豊前では、ずいぶんと遅い開花から日数が経ち、薄紅の花も散りゆき、葉桜になってきた今日この頃。
この時期の桜を詠んだ句がある。
『散る桜 残る桜も 散る桜』
これは、曹洞宗の僧侶で、歌人でもあった良寛和尚の句だ。
辞世の句とも言われている。
春を象徴する桜の花を見ると多くの場合、ほっとするような気分になるが、この句ははなびらが散っていくそのはかなさを通して、人間のいのちについて詠っているいる。

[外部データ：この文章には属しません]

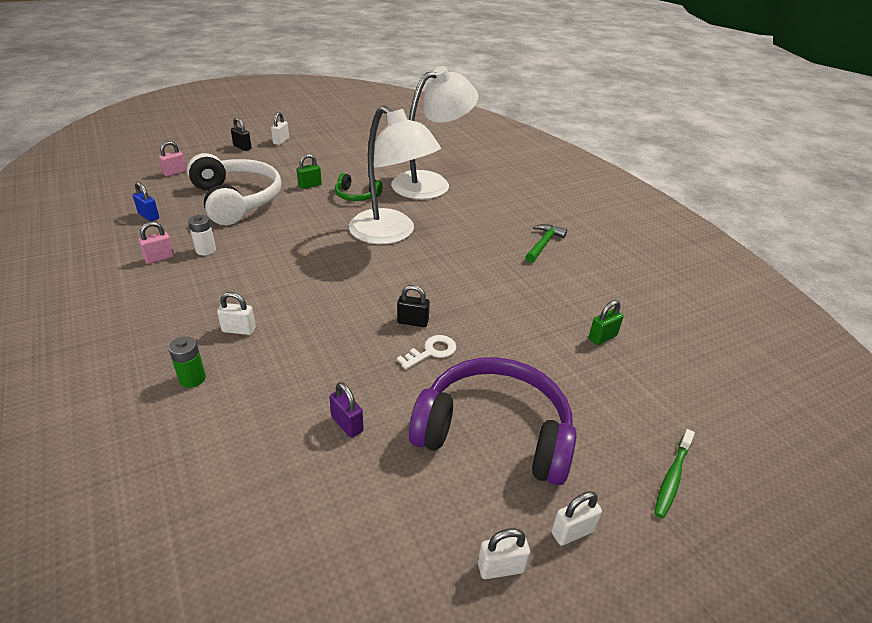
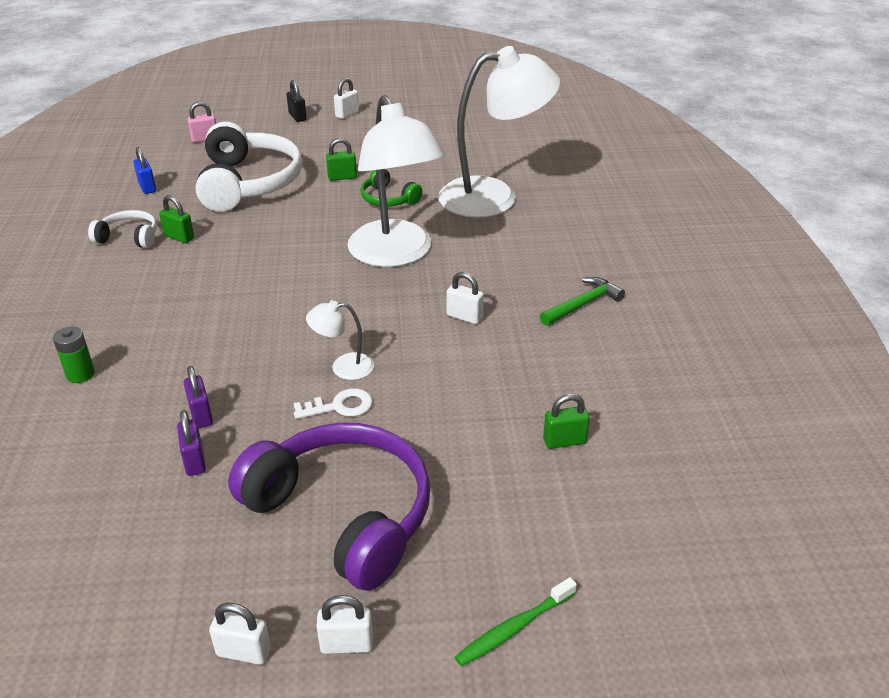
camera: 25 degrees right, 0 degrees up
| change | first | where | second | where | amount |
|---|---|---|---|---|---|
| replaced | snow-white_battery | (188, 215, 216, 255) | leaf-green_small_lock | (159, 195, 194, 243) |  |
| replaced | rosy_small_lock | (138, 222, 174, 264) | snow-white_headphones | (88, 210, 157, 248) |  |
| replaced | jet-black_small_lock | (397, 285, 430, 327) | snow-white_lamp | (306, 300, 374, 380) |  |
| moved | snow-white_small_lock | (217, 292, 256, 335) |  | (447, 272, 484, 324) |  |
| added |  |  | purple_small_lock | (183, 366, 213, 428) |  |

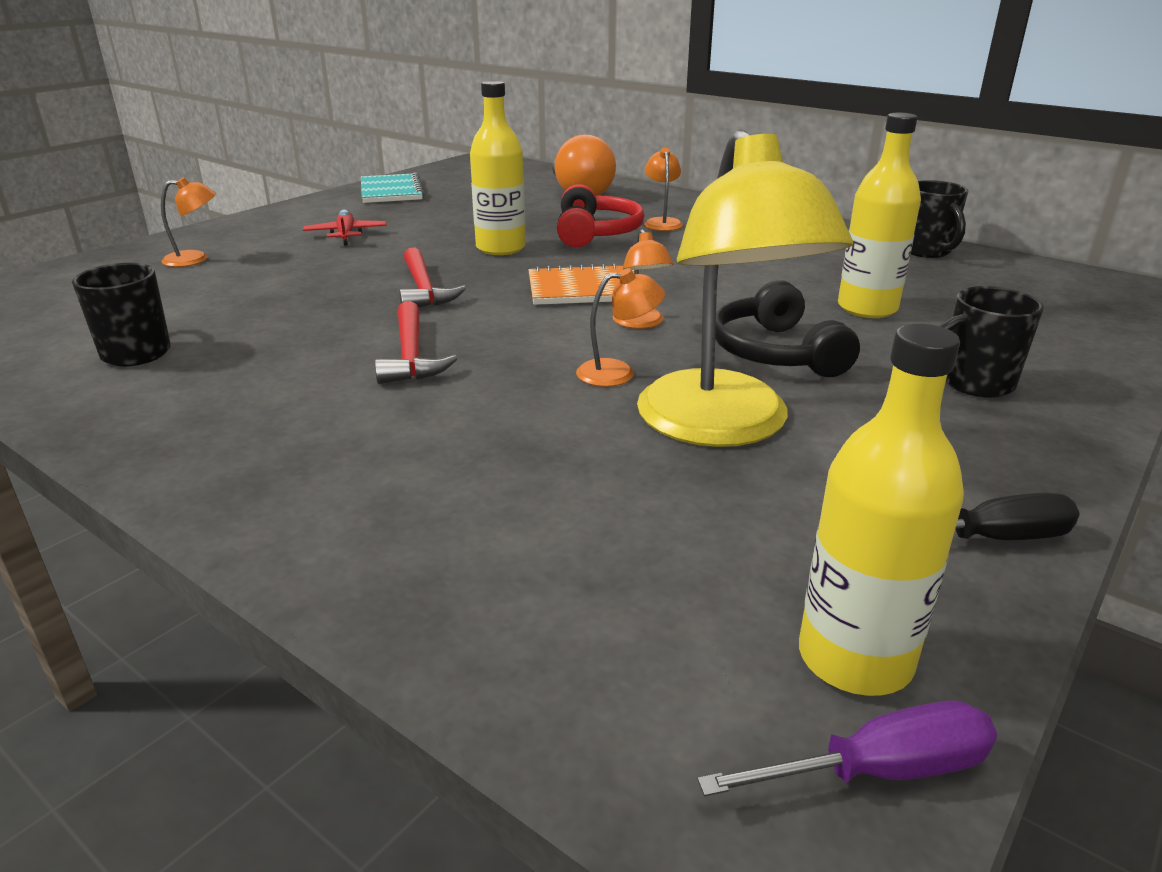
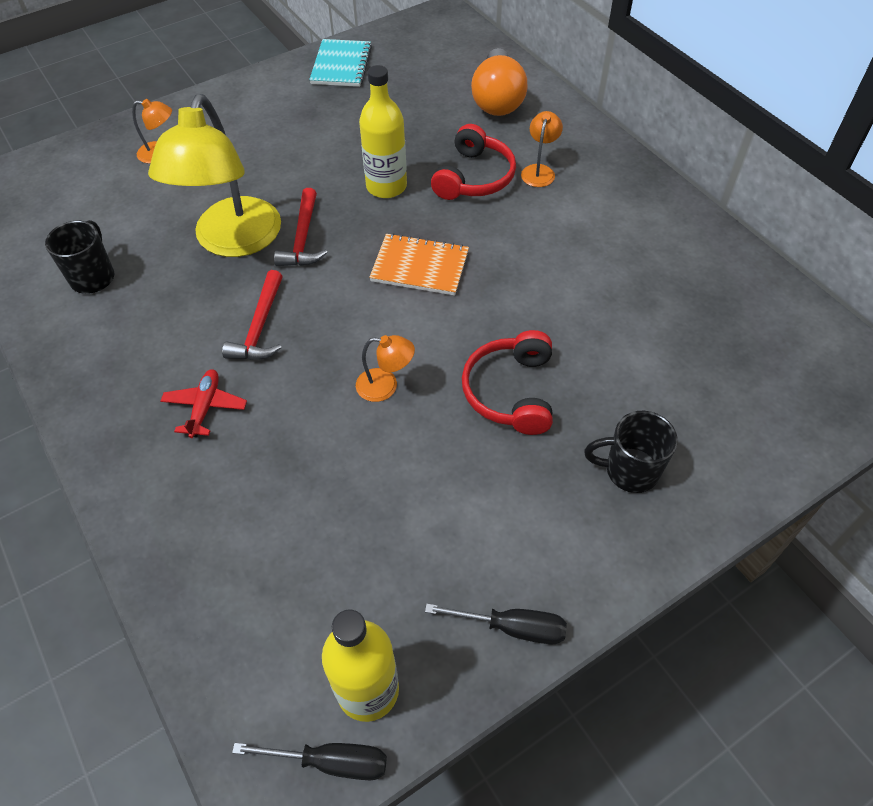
camera: 20 degrees right, 25 degrees up
| change | first | where | second | where | amount |
|---|---|---|---|---|---|
| removed | bright_yellow_flask | (838, 113, 921, 318) |  |  |  |
| moved | bright_yellow_lamp | (637, 129, 853, 447) |  | (148, 94, 281, 257) |  |
| removed | jet-black_tea_mug | (911, 180, 968, 258) |  |  |  |
| moved | red_plane | (303, 209, 387, 245) |  | (161, 369, 247, 438) |  |
| removed | orange_lamp | (613, 229, 674, 329) |  |  |  |
| recoloured | jet-black_headphones | (715, 280, 860, 377) | red_headphones | (462, 330, 553, 435) |  |
| recoloured | purple_screwdriver | (697, 701, 997, 796) | jet-black_screwdriver | (232, 743, 387, 780) |  |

ぼくはお坊さんであるので、時々、葬儀のご縁があるが、
衣を着て、葬儀に行くと「故人とのお別れ」という意味合いでお参りされている方が多いように見受けられる。
それは葬儀なんだから、あたりまえじゃないか。
…という人が多いとは思うが、お別れだけでなく、
葬儀の場面でいったいどれくらいの人が、
自らの死に思いを馳せるのだろうかということが気にかかる。
もちろん、これは自分も含めてだ。
葬儀は、お別れと同時に自らのいのちの有限さと、
どうにもならなさを抱えているいのちだということを確認する場でもある。
「人間はいつか死ぬ」
それは、分かりきったこと。
けれども、その「いつ」がまったくわからない。
だから、怖い。
怖いからフタをする。
フタをすれば、見えなくなるかもしれないけれど、
なくなったわけじゃない。
ひょっこり向こうから顔を出して、
「やあ」とまるで友人のような気軽さで
突如目の前に現れる。
そんなに近くにあるのに、
なぜか遠くに感じる。
う~ん。
なんだか、なぞなぞみたいになってきた。
今を生きている私も散る桜。
そのことを散った桜に教えられたが、
最後に大事なことをもう一つ。
散った花びらは空中に消えゆくのではなく、しっかり地面に受け止められている。